Vedremo qui di seguito come in questa definizione si concentrino controversie che molto spesso vedono il condominio solamente come sfondo.
C'è chi si lamenta per l'uso della radio ad alto volume a ogni ora del giorno e della notte.
C'è chi ritiene intollerabili gli odori del barbecue che il proprio vicino ha installato su sul balcone.
I motivi di screzio sono tanti e l'elenco potrebbe continuare ancora per molto: sedie strisciate per terra, rumore provocato dai tacchi, sgocciolamento dei panni, caduta costante di oggetti per terra, urla, ecc.

- Voci fornite:
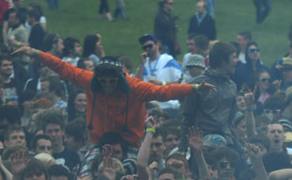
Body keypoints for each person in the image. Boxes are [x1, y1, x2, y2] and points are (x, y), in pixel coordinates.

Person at [16, 49, 213, 148]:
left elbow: (165, 92)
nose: (108, 85)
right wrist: (35, 53)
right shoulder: (91, 81)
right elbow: (64, 69)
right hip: (98, 143)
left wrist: (195, 87)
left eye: (112, 81)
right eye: (104, 81)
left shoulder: (136, 88)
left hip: (130, 145)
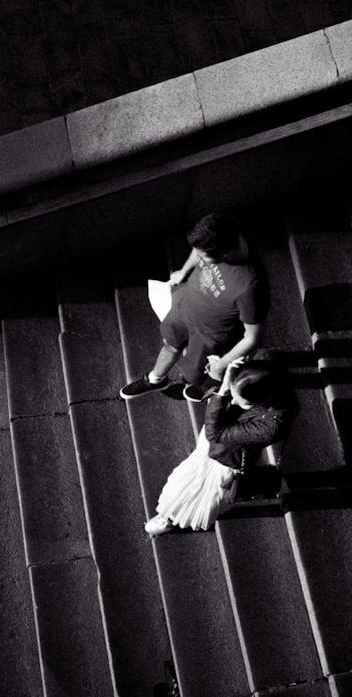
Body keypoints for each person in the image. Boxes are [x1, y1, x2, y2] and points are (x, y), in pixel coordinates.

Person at [120, 212, 268, 403]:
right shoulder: (219, 233)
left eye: (205, 256)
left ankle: (208, 386)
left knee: (194, 374)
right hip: (185, 306)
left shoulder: (250, 285)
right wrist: (184, 271)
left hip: (209, 336)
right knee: (169, 344)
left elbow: (253, 337)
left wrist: (221, 364)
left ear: (224, 254)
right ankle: (155, 380)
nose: (200, 257)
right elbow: (199, 249)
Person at [144, 356, 294, 535]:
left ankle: (175, 516)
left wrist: (223, 390)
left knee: (206, 491)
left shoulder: (272, 425)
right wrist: (224, 373)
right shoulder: (252, 380)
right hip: (218, 444)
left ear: (262, 399)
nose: (235, 402)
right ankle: (172, 513)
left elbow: (216, 434)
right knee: (190, 478)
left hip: (226, 456)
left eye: (242, 402)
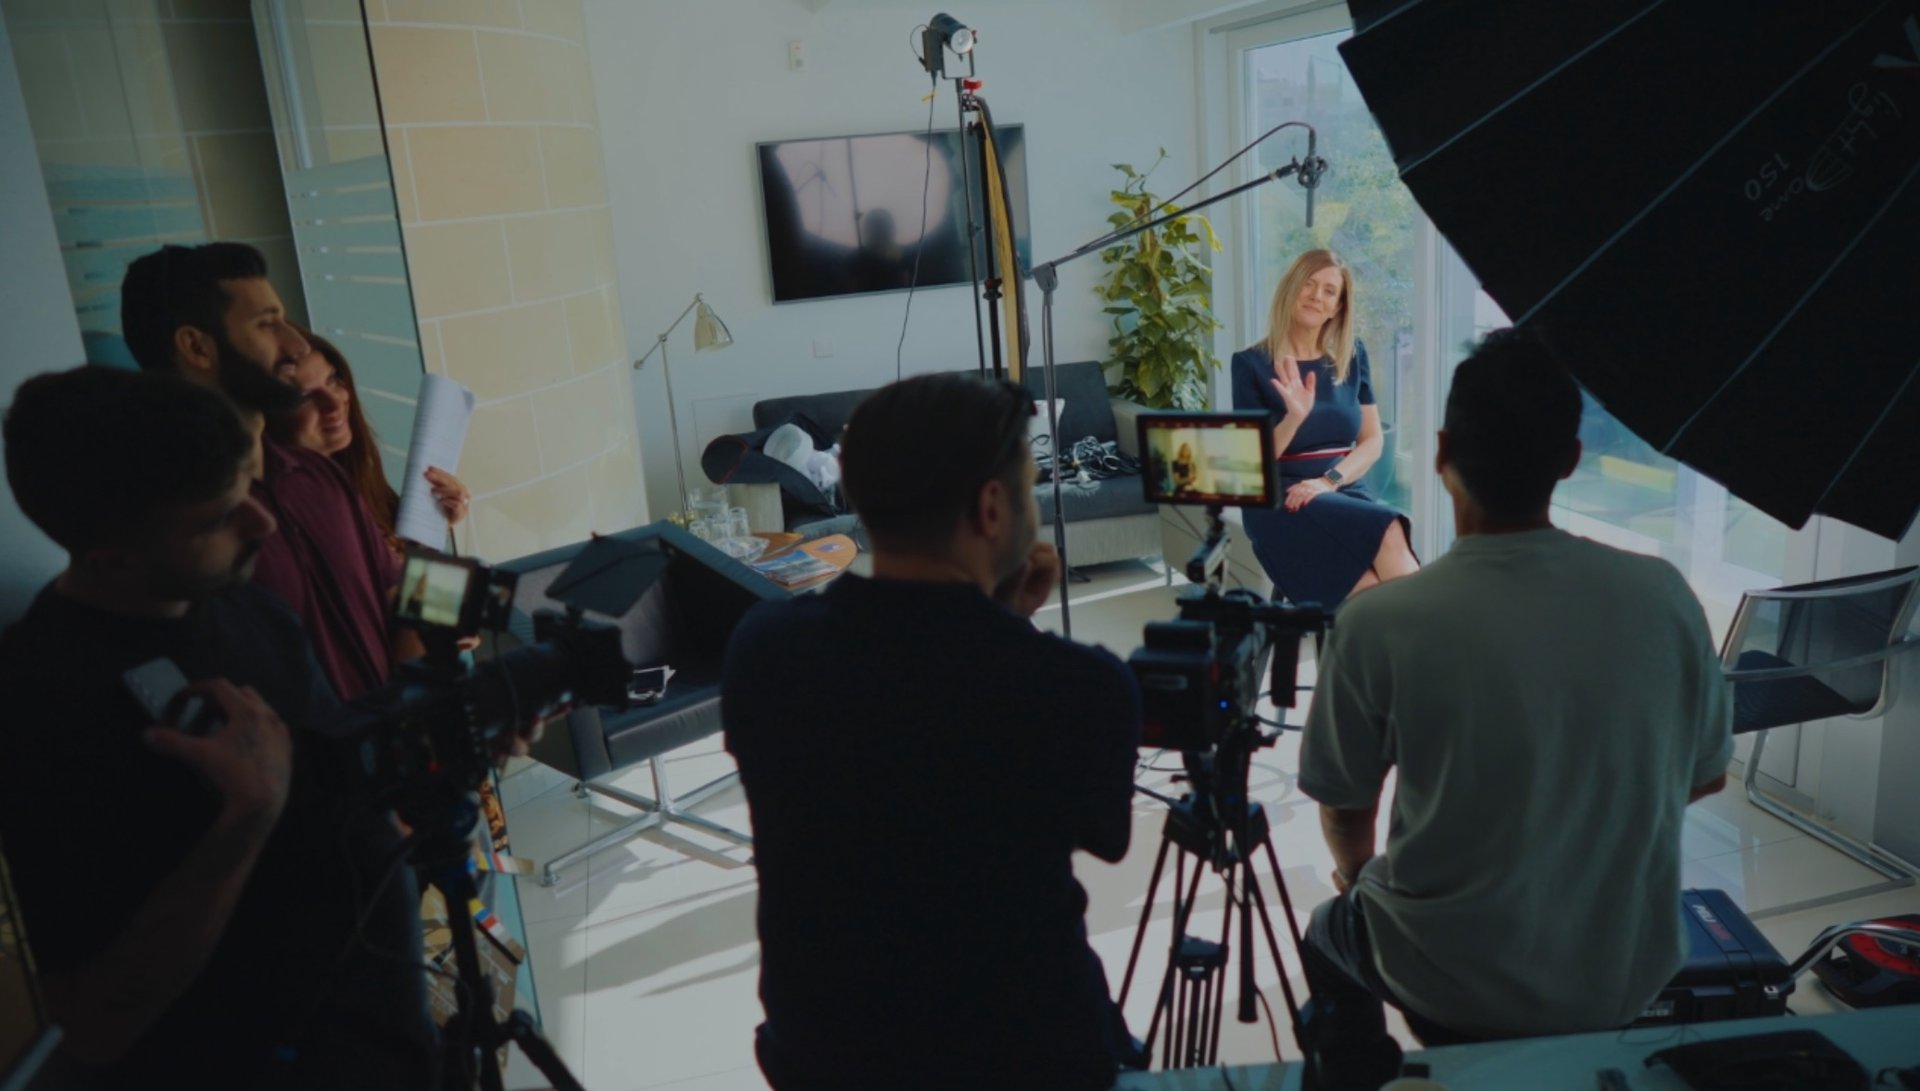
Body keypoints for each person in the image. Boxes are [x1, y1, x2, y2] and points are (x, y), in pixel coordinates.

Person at [1293, 329, 1734, 1081]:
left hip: (1447, 979)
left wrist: (1360, 875)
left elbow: (1342, 806)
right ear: (1569, 460)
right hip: (1621, 969)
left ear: (1442, 453)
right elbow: (1705, 773)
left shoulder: (1381, 621)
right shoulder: (1663, 594)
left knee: (1327, 929)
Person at [0, 366, 436, 1088]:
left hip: (388, 1042)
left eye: (248, 490)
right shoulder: (39, 707)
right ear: (113, 558)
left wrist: (444, 743)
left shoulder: (251, 607)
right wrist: (246, 817)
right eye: (217, 517)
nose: (263, 523)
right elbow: (95, 1024)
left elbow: (338, 781)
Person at [721, 374, 1141, 1091]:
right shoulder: (1077, 685)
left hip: (824, 1054)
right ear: (992, 507)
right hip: (1025, 1059)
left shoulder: (763, 649)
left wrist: (996, 621)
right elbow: (1104, 833)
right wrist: (1009, 625)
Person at [120, 242, 403, 700]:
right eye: (267, 324)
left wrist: (422, 700)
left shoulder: (321, 476)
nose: (297, 345)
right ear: (197, 347)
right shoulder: (170, 525)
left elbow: (399, 594)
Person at [1231, 249, 1418, 608]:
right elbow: (1254, 462)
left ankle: (1426, 639)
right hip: (1283, 496)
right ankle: (1435, 638)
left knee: (1385, 551)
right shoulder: (1250, 364)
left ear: (1337, 307)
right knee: (1380, 554)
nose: (1317, 296)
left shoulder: (1351, 355)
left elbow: (1372, 441)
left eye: (1330, 291)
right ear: (1291, 288)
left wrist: (1329, 480)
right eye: (1309, 284)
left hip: (1341, 486)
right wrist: (1294, 417)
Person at [273, 324, 471, 551]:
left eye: (332, 380)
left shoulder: (354, 472)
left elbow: (397, 561)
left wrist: (433, 523)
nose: (335, 402)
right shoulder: (295, 514)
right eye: (305, 396)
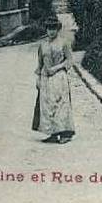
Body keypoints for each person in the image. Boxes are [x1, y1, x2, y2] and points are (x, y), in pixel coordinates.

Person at [32, 16, 75, 144]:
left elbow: (69, 60)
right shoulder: (42, 45)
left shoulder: (64, 43)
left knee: (61, 105)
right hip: (46, 77)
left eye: (53, 28)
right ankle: (52, 133)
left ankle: (65, 133)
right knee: (47, 106)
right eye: (48, 28)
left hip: (59, 77)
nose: (51, 31)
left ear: (58, 29)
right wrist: (38, 79)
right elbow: (40, 64)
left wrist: (57, 67)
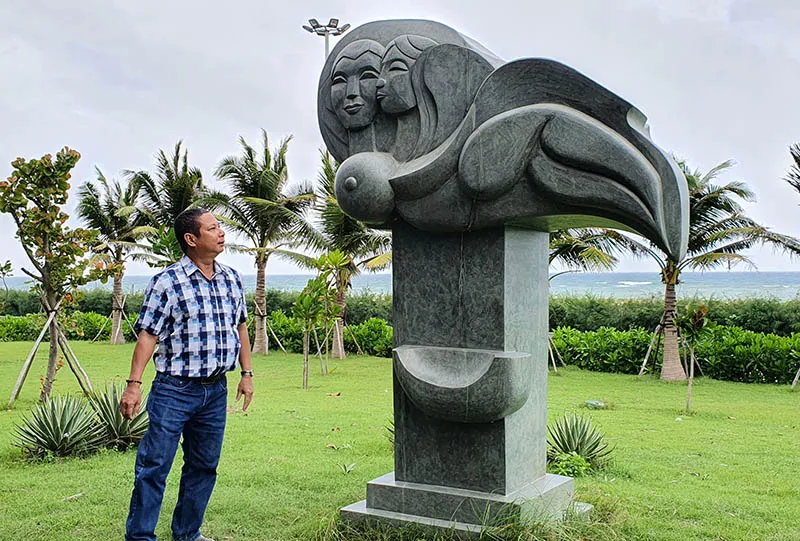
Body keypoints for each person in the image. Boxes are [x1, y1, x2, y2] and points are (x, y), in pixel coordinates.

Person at [119, 208, 253, 541]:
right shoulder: (167, 282)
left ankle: (188, 534)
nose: (221, 232)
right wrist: (134, 385)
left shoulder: (232, 279)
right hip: (174, 390)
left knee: (204, 466)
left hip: (215, 391)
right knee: (154, 466)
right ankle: (140, 537)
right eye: (212, 228)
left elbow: (240, 327)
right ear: (191, 239)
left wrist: (247, 373)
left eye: (220, 226)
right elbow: (147, 336)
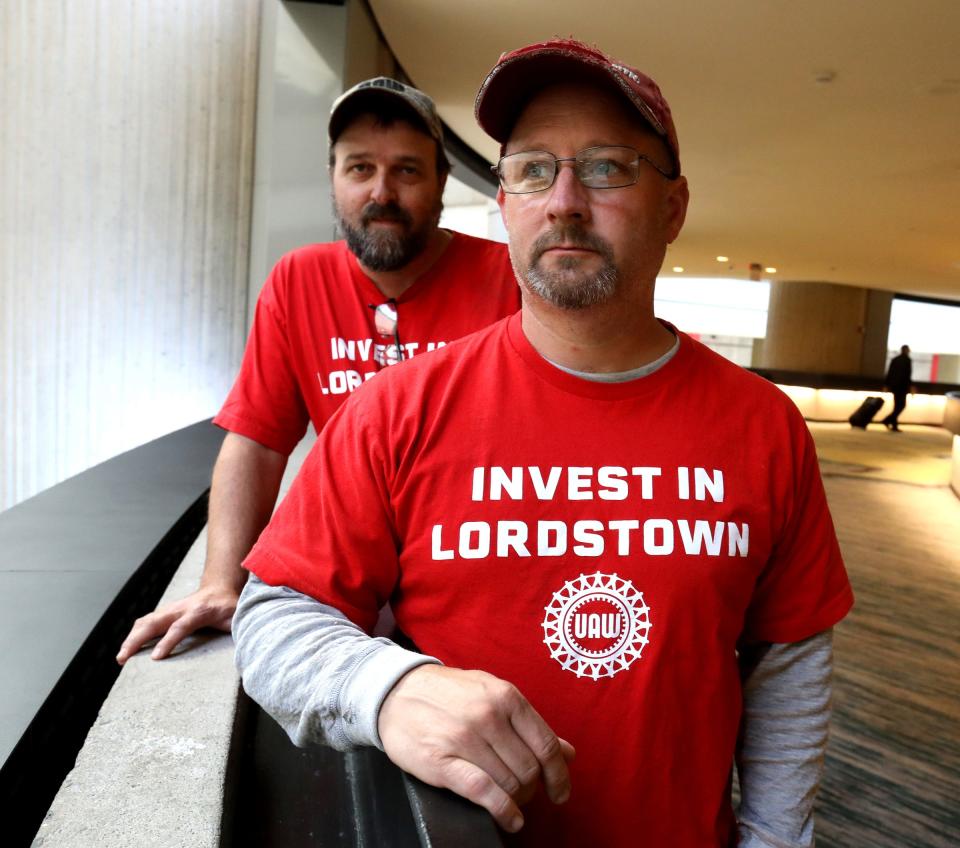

- Attività da svolgere:
**1.** Rispondi a queste domande sul brano citato, una per riga:
(a) Come viene visto molto spesso il condominio nelle controversie di cui si parla?
(b) Di quale apparecchio usato ad alto volume si lamenta qualcuno?
(c) Che cosa viene strisciato per terra, tra i motivi di screzio elencati?
**2.** Riprendi il brano citato sulle liti tra vicini di condominio a partire dal punto in cui si ferma.

- Risposte per numero:
**1.**
(a) Solamente come sfondo.
(b) Della radio.
(c) Le sedie.

**2.**
Il più delle volte queste controversie vengono definite liti bagatellari, per rimarcarne la scarsa importanza: questa definizione, probabilmente non tiene in considerazione il fatto che molti di questi contrasti, sovente, assumono importanza fondamentale nella vita quotidiana finendo per deteriorare rapporti umani – e quindi giuridici – piuttosto che ricomporli; senza dimenticare le ipotesi – minoritarie ma certo non mancanti – di casi di liti tra vicini che sfociano il fatti delittuosi.
In questo contesto non è raro che i condòmini, esasperati dalle intemperanze dei propri vicini, si rivolgano all'amministratore di condominio chiedendo un aiuto per risolvere il problema.
Cosa può fare il mandatario dei comproprietari?
Quali i suoi poteri?
A ben vedere, in queste circostanze i poteri dell'amministratore di condominio sono molto limitati.
Il mandatario dei condòmini, come dice chiaramente l'art. 1130 c.c., ha degli obblighi d'intervento solamente con riferimento alle parti comuni dell'edificio.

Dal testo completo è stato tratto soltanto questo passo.